2021-09-28 19:00:12 | 古今和歌集

みよしのの おおかはのへの ふじなみの なみにおもはば わがこひめやは

み吉野の 大川の辺の 藤波の なみに思はば わが恋ひめやは

 

よみ人知らず

 

 普通に思っている程度だったなら、こんなにも恋しく思うことがあっただろうか。

 第三句までは、第四句の「なみ(並み)」を導く序詞。万葉集第858番の歌(作者不詳)を踏まえた詠歌とされています。

 

わかゆつる まつらのかはの かはなみの なみにしもはば われこひめやも

若鮎釣る 松浦の川の 川波の なみにし思はば われ恋ひめやも

(万葉集 巻第五 第858番)

 


古今和歌集 0698

2021-09-27 19:21:28 | 古今和歌集

こひしとは たがなづけけむ ことならむ しぬとぞただに いふべかりける

恋しとは たが名づけけむ 言ならむ 死ぬとぞただに 言ふべかりける

 

清原深養父

 

 「恋しい」とは、一体誰が名づけた言葉なのだろうか。単に「死ぬ」と言うべきであったのだ。

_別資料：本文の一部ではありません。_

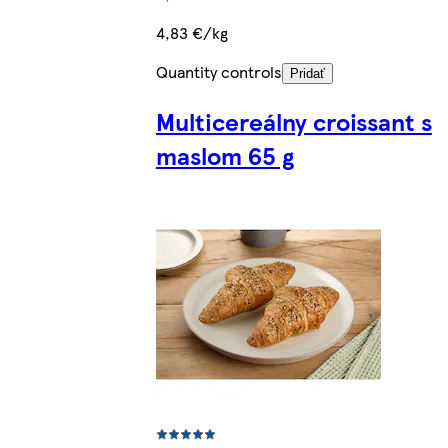
4,83 €/kg
Quantity controls
Pridať
Multicereálny croissant s
maslom 65 g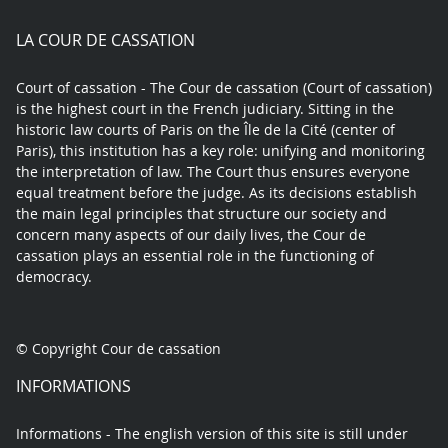
play
LA COUR DE CASSATION
Court of cassation - The Cour de cassation (Court of cassation)
is the highest court in the French judiciary. Sitting in the
historic law courts of Paris on the Île de la Cité (center of
Paris), this institution has a key role: unifying and monitoring
the interpretation of law. The Court thus ensures everyone
equal treatment before the judge. As its decisions establish
the main legal principles that structure our society and
concern many aspects of our daily lives, the Cour de
cassation plays an essential role in the functioning of
democracy.
© Copyright Cour de cassation
INFORMATIONS
Informations - The english version of this site is still under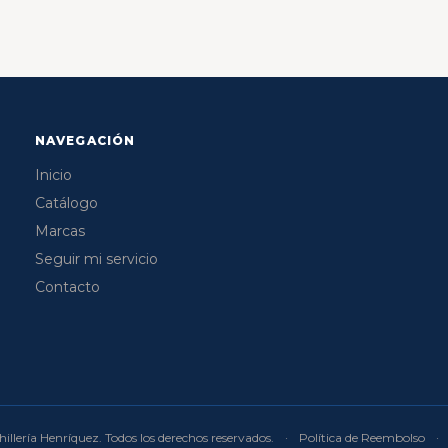
NAVEGACIÓN
Inicio
Catálogo
Marcas
Seguir mi servicio
Contacto
illería Henríquez. Todos los derechos reservados.
·
Política de Reembolso
·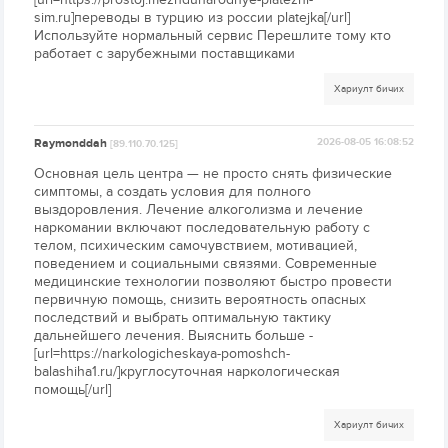
sim.ru]переводы в турцию из россии platejka[/url]
Используйте нормальный сервис Перешлите тому кто
работает с зарубежными поставщиками
Хариулт бичих
Raymonddah
2026-08-05 16:08:52
[89.110.70.125]
Основная цель центра — не просто снять физические
симптомы, а создать условия для полного
выздоровления. Лечение алкоголизма и лечение
наркомании включают последовательную работу с
телом, психическим самочувствием, мотивацией,
поведением и социальными связями. Современные
медицинские технологии позволяют быстро провести
первичную помощь, снизить вероятность опасных
последствий и выбрать оптимальную тактику
дальнейшего лечения. Выяснить больше -
[url=https://narkologicheskaya-pomoshch-
balashiha1.ru/]круглосуточная наркологическая
помощь[/url]
Хариулт бичих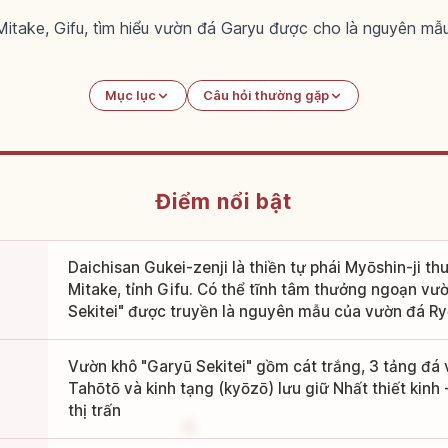
itake, Gifu, tìm hiểu vườn đá Garyu được cho là nguyên mẫ
Mục lục
Câu hỏi thường gặp
Điểm nổi bật
Daichisan Gukei-zenji là thiền tự phái Myōshin-ji th
Mitake, tỉnh Gifu. Có thể tĩnh tâm thưởng ngoạn vư
Sekitei" được truyền là nguyên mẫu của vườn đá Ry
Vườn khô "Garyū Sekitei" gồm cát trắng, 3 tảng đá 
Tahōtō và kinh tạng (kyōzō) lưu giữ Nhất thiết kinh 
thị trấn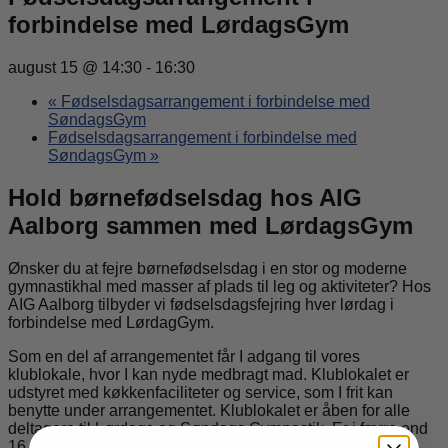
forbindelse med LørdagsGym
august 15 @ 14:30
-
16:30
«
Fødselsdagsarrangement i forbindelse med
SøndagsGym
Fødselsdagsarrangement i forbindelse med
SøndagsGym
»
Hold børnefødselsdag hos AIG
Aalborg sammen med LørdagsGym
Ønsker du at fejre børnefødselsdag i en stor og moderne
gymnastikhal med masser af plads til leg og aktiviteter? Hos
AIG Aalborg tilbyder vi fødselsdagsfejring hver lørdag i
forbindelse med LørdagGym.
Som en del af arrangementet får I adgang til vores
klublokale, hvor I kan nyde medbragt mad. Klublokalet er
udstyret med køkkenfaciliteter og service, som I frit kan
benytte under arrangementet. Klublokalet er åben for alle
deltagere til Lørdags og Søndags Gymnastik. Er i færre end
16 personer til arrangementet stiller vi et seperat lokale til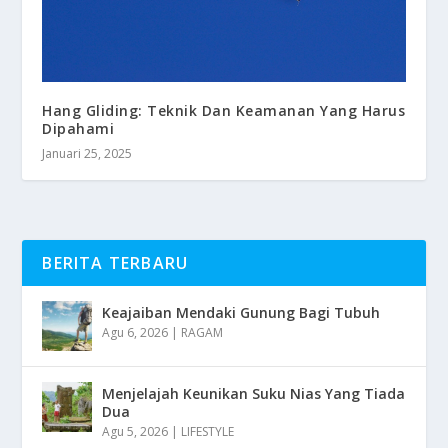
Hang Gliding: Teknik Dan Keamanan Yang Harus
Dipahami
Januari 25, 2025
BERITA TERBARU
Keajaiban Mendaki Gunung Bagi Tubuh
Agu 6, 2026
|
RAGAM
Menjelajah Keunikan Suku Nias Yang Tiada
Dua
Agu 5, 2026
|
LIFESTYLE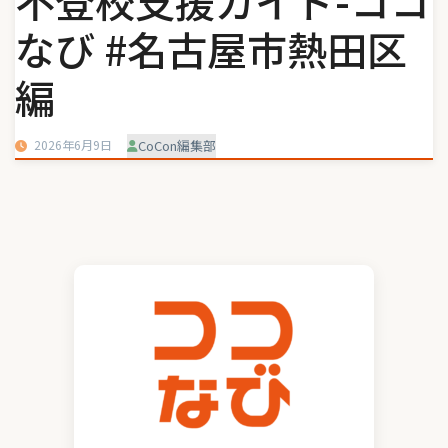
不登校支援ガイド-ココ
なび #名古屋市熱田区
編
2026年6月9日
CoCon編集部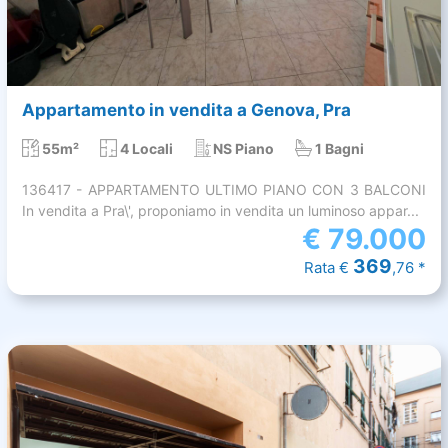
Appartamento in vendita a Genova, Pra
55m²
4 Locali
NS Piano
1 Bagni
136417 - APPARTAMENTO ULTIMO PIANO CON 3 BALCONI
In vendita a Pra\', proponiamo in vendita un luminoso appar...
€
79.000
369
Rata €
,76 *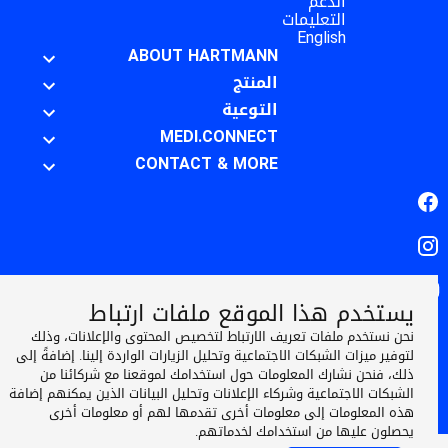
الدعم
التعليمات
English
ABOUT HARTMANN
المنتج
التوعية
MEDI.CONNECT
CONTACT & MORE
Facebook
Instagram
YouTube
يستخدم هذا الموقع ملفات ارتباط
المعلومات القانونية
نحن نستخدم ملفات تعريف الارتباط لتخصيص المحتوى والإعلانات، وذلك
سياسة ملفات تعريف الارتباط
حماية البيانات
لتوفير ميزات الشبكات الاجتماعية وتحليل الزيارات الواردة إلينا. إضافةً إلى
الشروط والأحكام العامة
ذلك، فنحن نشارك المعلومات حول استخدامك لموقعنا مع شركائنا من
الشبكات الاجتماعية وشركاء الإعلانات وتحليل البيانات الذين يمكنهم إضافة
2026 PAUL HARTMANN Middle East
©
هذه المعلومات إلى معلومات أخرى تقدمها لهم أو معلومات أخرى
Helps. Cares. Protects
يحصلون عليها من استخدامك لخدماتهم.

 恋することの苦しみを、死にも匹敵すると詠んだ歌。「恋し」を「恋しい」ではなく「恋死」と考えた方がより明解であるかもしれません。06030613 に続いて恋死をテーマとした深養父の詠歌です。

 

こひしなば たがなはたたじ よのなかの つねなきものと いひはなすとも

恋ひ死なば たが名は立たじ 世の中の 常なきものと 言ひはなすとも

(0603)

 

いまははや こひしなましを あひみむと たのめしことぞ いのちなりける

今ははや 恋ひ死なましを あひ見むと たのめしことぞ 命なりける

(0613)

 


古今和歌集 0697

2021-09-26 19:11:05 | 古今和歌集

しきしまの やまとにはあらぬ からごろも ころもへずして あふよしもがな

しきしまの 大和にはあらぬ 唐衣 ころも経ずして あふよしもがな

 

紀貫之

 

 時を経ずして、愛しいあの人に逢う手立てがあればなあ。

 「しきしまの」は「大和」にかかる枕詞。第四句の「ころも」は「頃も」で、初句~第三句が「衣」と同音の「頃も」を導く序詞になっています。